Charlie fondled it appreciatively. “Thanks, Marge. Thanks, honey.”

“It’s supposed to sort of symbolize the unreturning time.”

“It’s swell,” Charlie said.

“Do you really like it, darling?”

“I think it’s swell, Marge,” Charlie said, thinking now he’d
have
to stay with her at least until 9:30 or so. “Thanks,” he said, suddenly wanting her, wanting her in a surprisingly desperate way, wanting to cling to her woman’s body and feel the tears she gave him with love, there in the crease of his neck when she came against him. But in the months of their togetherness, Charlie had learned something. He couldn’t just go home to bed with her and not feed her afterwards — that was crude. He couldn’t do that to Marge, and tonight he hadn’t the time, so he couldn’t have her. And it was sad and maddening and frustrating, and he wasn’t at all sure he didn’t love her. In fact, he was very sure he did. And very sure he could blame Joan somehow for literally rushing him off his feet that summer and getting him married when he was too young for marriage. God, here he was just thirty-two and he had a wife and kid.

“Cheers!” Marge said.

Charlie clinked his glass against hers, aware that the people at the next table were now staring quite shamelessly, and had probably overheard the whole business between Marge and himself.

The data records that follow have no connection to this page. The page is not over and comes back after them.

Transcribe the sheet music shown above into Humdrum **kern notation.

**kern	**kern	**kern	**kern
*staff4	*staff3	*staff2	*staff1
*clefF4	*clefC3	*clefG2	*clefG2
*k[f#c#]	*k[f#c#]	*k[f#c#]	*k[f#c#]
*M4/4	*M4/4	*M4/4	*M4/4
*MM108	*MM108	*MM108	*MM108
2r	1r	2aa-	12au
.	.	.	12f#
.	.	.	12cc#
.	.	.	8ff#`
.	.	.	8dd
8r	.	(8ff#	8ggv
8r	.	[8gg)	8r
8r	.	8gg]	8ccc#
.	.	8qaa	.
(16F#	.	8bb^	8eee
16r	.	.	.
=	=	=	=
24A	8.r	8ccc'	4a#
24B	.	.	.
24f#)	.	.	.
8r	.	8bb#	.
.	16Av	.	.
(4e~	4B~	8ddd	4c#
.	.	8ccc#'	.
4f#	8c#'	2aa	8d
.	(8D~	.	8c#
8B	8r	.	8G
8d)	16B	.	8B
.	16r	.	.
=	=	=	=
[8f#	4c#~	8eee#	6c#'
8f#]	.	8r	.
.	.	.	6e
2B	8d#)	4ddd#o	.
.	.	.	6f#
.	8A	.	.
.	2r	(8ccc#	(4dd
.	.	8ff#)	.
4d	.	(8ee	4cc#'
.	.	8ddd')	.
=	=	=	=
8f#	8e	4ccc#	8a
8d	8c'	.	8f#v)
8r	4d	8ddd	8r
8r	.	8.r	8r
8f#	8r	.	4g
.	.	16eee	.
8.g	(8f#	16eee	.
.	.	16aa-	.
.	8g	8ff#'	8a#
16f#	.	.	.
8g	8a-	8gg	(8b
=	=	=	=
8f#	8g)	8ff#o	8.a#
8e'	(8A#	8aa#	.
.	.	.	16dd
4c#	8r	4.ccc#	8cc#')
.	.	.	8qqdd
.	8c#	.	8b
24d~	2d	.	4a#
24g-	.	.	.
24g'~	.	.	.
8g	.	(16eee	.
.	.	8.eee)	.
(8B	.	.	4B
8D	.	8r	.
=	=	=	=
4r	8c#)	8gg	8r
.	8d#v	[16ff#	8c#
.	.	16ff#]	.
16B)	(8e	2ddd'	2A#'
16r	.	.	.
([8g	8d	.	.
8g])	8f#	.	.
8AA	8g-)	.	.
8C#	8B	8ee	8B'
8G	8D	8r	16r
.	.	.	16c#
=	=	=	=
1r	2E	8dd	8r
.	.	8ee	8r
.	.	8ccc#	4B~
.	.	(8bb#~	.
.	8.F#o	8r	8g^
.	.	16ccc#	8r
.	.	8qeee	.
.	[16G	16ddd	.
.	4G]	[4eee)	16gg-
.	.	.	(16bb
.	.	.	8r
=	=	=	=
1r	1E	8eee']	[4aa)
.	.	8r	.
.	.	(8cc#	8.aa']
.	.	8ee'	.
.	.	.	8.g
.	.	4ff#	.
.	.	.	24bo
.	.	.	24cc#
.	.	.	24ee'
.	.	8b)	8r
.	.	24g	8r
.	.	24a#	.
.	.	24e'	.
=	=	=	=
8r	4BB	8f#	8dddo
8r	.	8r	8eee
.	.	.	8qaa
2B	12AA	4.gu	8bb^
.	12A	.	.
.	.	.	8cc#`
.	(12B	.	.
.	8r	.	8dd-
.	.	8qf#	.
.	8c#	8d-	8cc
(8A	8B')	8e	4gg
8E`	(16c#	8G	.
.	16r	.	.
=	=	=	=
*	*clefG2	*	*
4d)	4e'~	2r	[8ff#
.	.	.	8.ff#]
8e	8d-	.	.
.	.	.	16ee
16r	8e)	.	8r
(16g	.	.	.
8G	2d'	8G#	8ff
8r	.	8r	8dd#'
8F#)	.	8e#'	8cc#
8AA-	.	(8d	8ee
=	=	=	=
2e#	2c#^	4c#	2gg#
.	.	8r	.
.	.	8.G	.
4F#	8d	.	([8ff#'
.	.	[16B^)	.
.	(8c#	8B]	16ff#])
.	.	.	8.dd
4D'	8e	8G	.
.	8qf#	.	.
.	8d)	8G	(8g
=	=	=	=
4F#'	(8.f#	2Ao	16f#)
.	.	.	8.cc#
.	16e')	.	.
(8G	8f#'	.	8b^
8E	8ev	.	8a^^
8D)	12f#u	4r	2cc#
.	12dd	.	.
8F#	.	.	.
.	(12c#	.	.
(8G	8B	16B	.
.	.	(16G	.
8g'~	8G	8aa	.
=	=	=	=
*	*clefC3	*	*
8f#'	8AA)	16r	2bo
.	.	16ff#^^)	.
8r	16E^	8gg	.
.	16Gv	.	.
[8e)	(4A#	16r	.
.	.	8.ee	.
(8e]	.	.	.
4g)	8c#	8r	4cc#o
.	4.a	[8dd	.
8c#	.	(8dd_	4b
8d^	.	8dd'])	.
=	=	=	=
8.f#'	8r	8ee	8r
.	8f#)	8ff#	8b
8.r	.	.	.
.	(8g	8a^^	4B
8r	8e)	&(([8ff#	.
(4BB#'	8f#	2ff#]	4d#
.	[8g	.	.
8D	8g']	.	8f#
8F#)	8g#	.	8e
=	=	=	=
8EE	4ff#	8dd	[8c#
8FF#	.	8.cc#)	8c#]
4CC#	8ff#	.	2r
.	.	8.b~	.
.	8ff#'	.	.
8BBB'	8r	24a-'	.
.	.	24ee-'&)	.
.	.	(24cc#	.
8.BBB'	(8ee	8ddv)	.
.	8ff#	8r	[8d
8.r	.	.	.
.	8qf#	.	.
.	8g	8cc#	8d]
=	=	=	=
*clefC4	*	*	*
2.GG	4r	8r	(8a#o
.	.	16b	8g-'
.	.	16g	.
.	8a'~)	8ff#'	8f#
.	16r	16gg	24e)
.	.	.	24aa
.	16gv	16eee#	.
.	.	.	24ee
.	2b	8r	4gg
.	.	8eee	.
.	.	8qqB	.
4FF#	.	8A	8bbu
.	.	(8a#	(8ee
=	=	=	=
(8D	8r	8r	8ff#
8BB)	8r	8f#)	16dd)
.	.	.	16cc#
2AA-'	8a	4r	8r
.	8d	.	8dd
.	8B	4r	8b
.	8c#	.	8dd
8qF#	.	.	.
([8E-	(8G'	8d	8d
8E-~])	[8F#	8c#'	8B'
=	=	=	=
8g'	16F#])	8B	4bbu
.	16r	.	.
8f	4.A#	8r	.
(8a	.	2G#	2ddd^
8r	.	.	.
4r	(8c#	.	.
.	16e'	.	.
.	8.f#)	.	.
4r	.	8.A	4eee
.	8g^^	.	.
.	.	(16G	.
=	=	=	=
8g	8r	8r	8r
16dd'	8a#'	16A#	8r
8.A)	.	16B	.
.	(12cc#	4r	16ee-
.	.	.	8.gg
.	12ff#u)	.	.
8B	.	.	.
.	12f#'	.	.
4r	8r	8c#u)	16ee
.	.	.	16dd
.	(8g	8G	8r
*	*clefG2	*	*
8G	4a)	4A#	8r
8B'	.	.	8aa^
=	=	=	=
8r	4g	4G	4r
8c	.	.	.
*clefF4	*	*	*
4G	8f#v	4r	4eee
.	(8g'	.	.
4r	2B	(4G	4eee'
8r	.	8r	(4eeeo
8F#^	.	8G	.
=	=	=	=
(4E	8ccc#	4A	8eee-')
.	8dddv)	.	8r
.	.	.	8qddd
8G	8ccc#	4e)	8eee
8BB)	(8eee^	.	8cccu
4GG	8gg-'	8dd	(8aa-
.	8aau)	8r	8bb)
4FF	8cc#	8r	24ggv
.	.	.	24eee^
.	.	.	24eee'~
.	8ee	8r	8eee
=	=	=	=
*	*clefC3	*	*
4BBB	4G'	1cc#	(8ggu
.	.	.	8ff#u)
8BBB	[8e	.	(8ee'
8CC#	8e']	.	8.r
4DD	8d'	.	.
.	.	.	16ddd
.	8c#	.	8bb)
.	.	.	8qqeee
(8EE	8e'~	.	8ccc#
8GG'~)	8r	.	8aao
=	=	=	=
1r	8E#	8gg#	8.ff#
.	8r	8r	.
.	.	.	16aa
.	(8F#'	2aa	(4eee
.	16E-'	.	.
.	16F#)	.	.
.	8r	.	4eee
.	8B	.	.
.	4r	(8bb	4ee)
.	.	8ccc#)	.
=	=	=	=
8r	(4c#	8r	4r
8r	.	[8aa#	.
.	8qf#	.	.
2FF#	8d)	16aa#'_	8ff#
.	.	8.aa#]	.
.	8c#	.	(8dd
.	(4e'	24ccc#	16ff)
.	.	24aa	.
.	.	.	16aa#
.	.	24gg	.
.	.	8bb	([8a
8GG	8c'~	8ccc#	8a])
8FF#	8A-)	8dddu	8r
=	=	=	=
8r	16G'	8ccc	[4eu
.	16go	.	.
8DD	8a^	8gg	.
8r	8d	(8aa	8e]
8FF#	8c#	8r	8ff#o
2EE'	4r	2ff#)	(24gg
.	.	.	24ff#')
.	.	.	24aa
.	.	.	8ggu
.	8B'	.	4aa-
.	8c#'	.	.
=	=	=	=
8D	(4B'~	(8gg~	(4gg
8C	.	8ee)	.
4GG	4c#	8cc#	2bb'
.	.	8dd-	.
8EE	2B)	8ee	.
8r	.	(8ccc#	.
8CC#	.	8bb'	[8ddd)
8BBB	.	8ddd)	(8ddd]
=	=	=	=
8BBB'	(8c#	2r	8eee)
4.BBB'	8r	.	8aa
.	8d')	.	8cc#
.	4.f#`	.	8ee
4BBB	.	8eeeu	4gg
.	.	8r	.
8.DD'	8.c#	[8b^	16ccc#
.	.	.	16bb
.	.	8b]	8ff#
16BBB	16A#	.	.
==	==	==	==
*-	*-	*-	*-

“Cheers!” Charlie said, thinking: what the hell, what the hell, what the hell:

as i caper and sing and leap
i wake the world from sleep
when i sing my wild free tune
wotthehell wotthehell

Where was that from anyway?

archy and mehitabel.

That’s what Marge did for him — made him remember lines from poems he hadn’t read since 1926. So he had a wife and kid;
wotthehell!

• • •

But at dinner, over Oysters Rockefeller, Marge said: “Are you coming back with me afterwards, Charlie? For a little while?”

“I can’t. I want to, but I can’t.”

“Oh … Well — if you
can’t — ”

“Look, it’s bad enough I’m coming home late on my birthday. She always plans things for me. I mean — special dishes.”

“You’re going to eat again?”

“Well, I didn’t plan on eating all this. I was just going to have plain oysters.”

“Oh, I see. Sort of progressive dinner, hmm?”

“Well what do you think? I mean, aren’t you glad I’m able to spend this much time with you?”